A RealClear Opinion Research poll from June 27-30, 2023, found that school choice overall had 71 percent support. Among political parties, 66 percent of Democrats, 80 percent of Republicans, and 69% of Independents favored school choice. A September 2023 poll from “Yes Every Kid” found that 66% of voters support scholarship tax credits. This includes 80 perecnt of parents, 75 percent percent of Republicans, and 65 percent of Democrats.
Even Democratic education advocates are fully aware of where voters stand on education freedom. Jorge Elorza, CEO of Democrats for Education Reform, said last year, “If we don’t offer an alternative to private school choice, we are going to lose more voters on this issue…We’re going to lose close elections on this issue.”
He’s right. Every person seeking office — for Congress, governor, state legislature or president — should be mindful of where America’s voters, including America’s parents, stand when it comes to education freedom and school choice.
School choice does not undermine democracy. On the contrary, school choice is about equal opportunity.
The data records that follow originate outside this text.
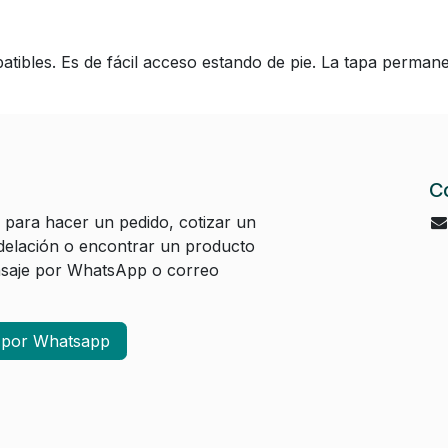
ibles. Es de fácil acceso estando de pie. La tapa permanec
C
 para hacer un pedido, cotizar un
elación o encontrar un producto
aje por WhatsApp o correo
a por Whatsapp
All children in America, regardless of their parents’ income or socio-economic background, deserve access to the school or education service that works for them.
Educational choice is already working for hundreds of thousands of families in 28 states. Congress can do its part to promote and expand education freedom to as many as 2 million more in all 50 states by passing the Educational Choice for Children Act this year.
John Schilling is senior advisor for Invest in Education and former president of the American Federation for Children.